How anaemia blocks anaemia25th March 2008
An inherited anaemic blood disorder offers paradoxical protection to children who get a severe attack of malaria, according to a recent study into the phenomenon.
A report published in the online open access journal PLoS Medicine looks at how alpha thalassaemia, which is common in many areas of the world where malaria is endemic, actually protects children from a far more severe form of anaemia caused by malaria.
People with the condition have abnormally high levels of red blood cells rather than lower levels, but their red blood cells are smaller than normal.
The protective link between the two forms of anaemia was first made in the 1990s, but the latest research sheds more light on exactly how the protective factor operates.
Children with homozygous alpha thalassaemia — are 60% less likely to develop severe malarial anaemia (SMA) when suffering from malaria.
An international team of researchers looked at data from studies of more than 800 children from Papua New Guinea, which has a high incidence of alpha thalassaemia -- around 70%.

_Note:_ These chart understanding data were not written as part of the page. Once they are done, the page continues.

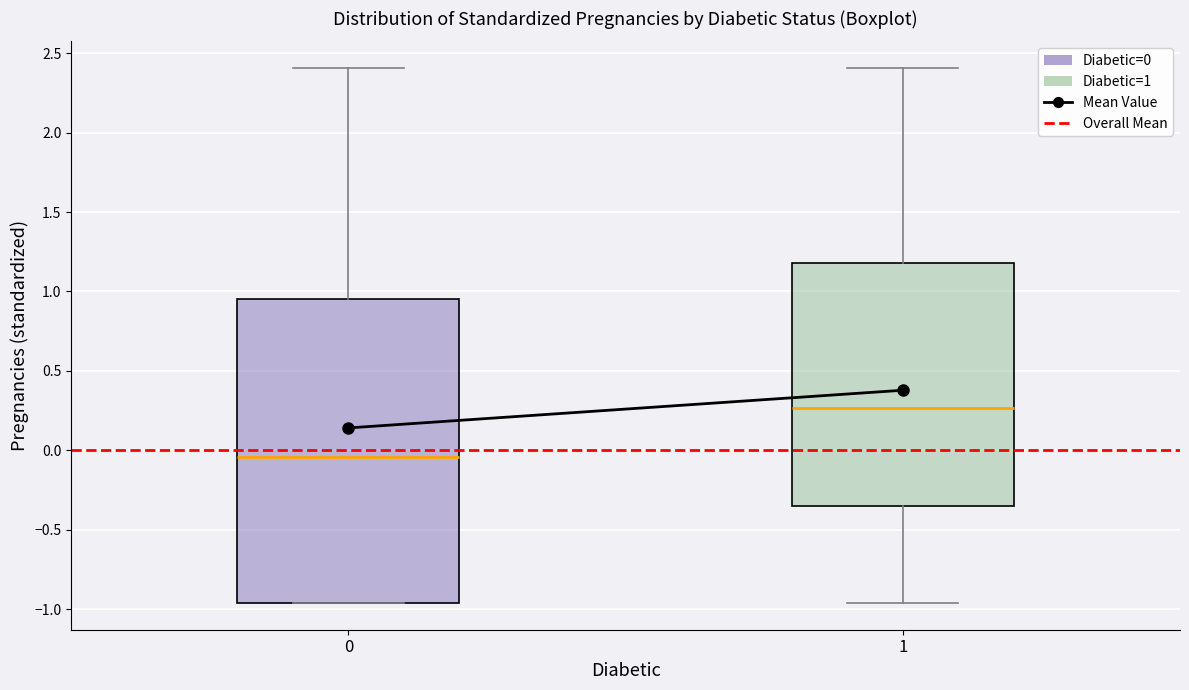

Where is the lower edge of the box at x = 0 on the y-axis? The values are not printed on the chart, so give them approximately, as read against the axis.

-0.95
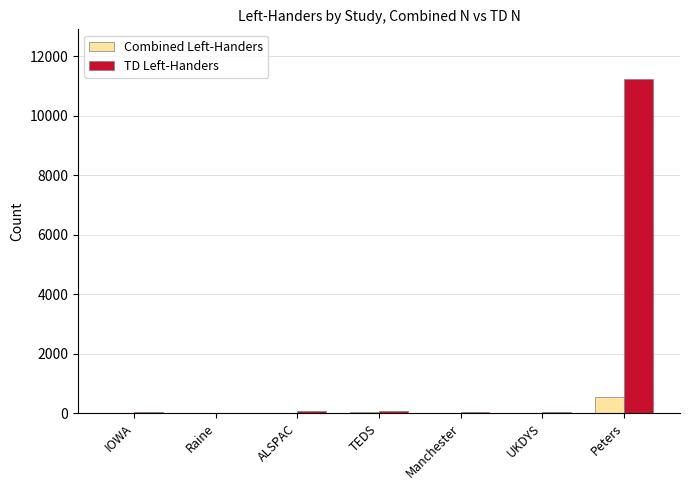

What is the maximum value shown in the chart?

11227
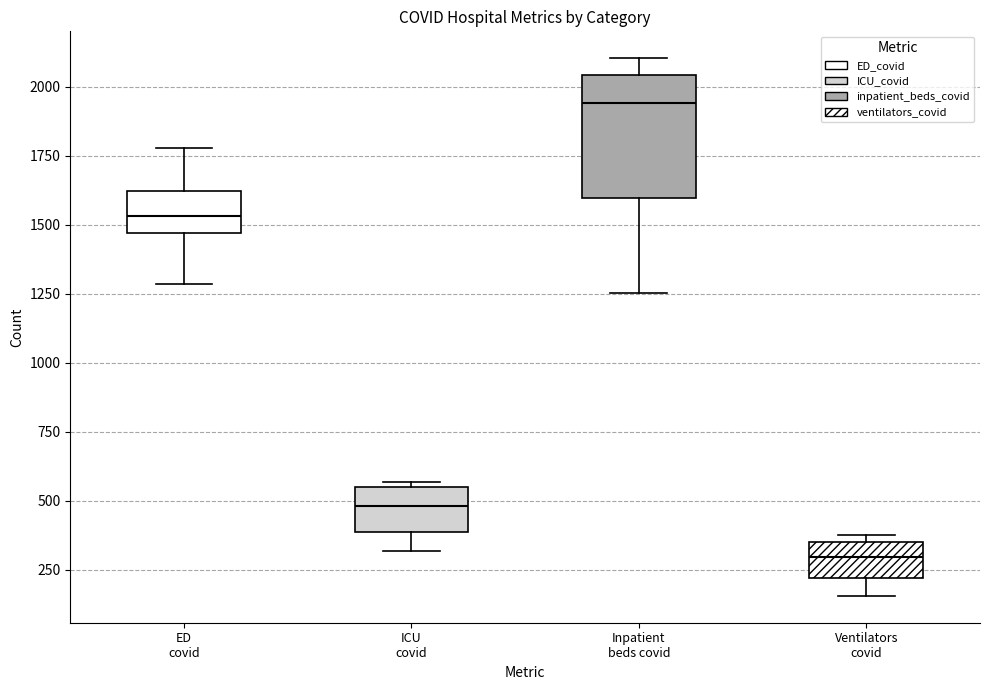

Comparing the boxes themselves (not the whiskers), which one is the tallest?

Inpatient beds covid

Typically, a child suffering from malaria loses between 30 and 40% of their red blood cells. The alpha thalassaemia children, however, are at an advantage, because of the high number of red blood cells they start out with.
The study's authors concluded that their pool of haemoglobin remains at a safe level despite losing a large number of red blood cells during a malaria attack.
Co-author Karen Day, chair of the Department of Medical Parasitology at the New York University Medical Center, said SMA contributes significantly to the morbidity and mortality associated with malaria.
Day said SMA is defined as having less than 50 grams of haemoglobin per litre of blood. But Alpha thalassaemia paradoxically may keep children above that danger level in the face of a malarial attack, she added.
Co-author Stephen Allen, reader in paediatrics at Swansea University said the study highlighted the importance of research into the relationship between inherited blood cell abnormalities and malaria.
He called for further research to assess how protection against anaemia might have an impact on other severe manifestations of malaria, and into any other protective mechanisms that occurred in alpha thalassaemic children.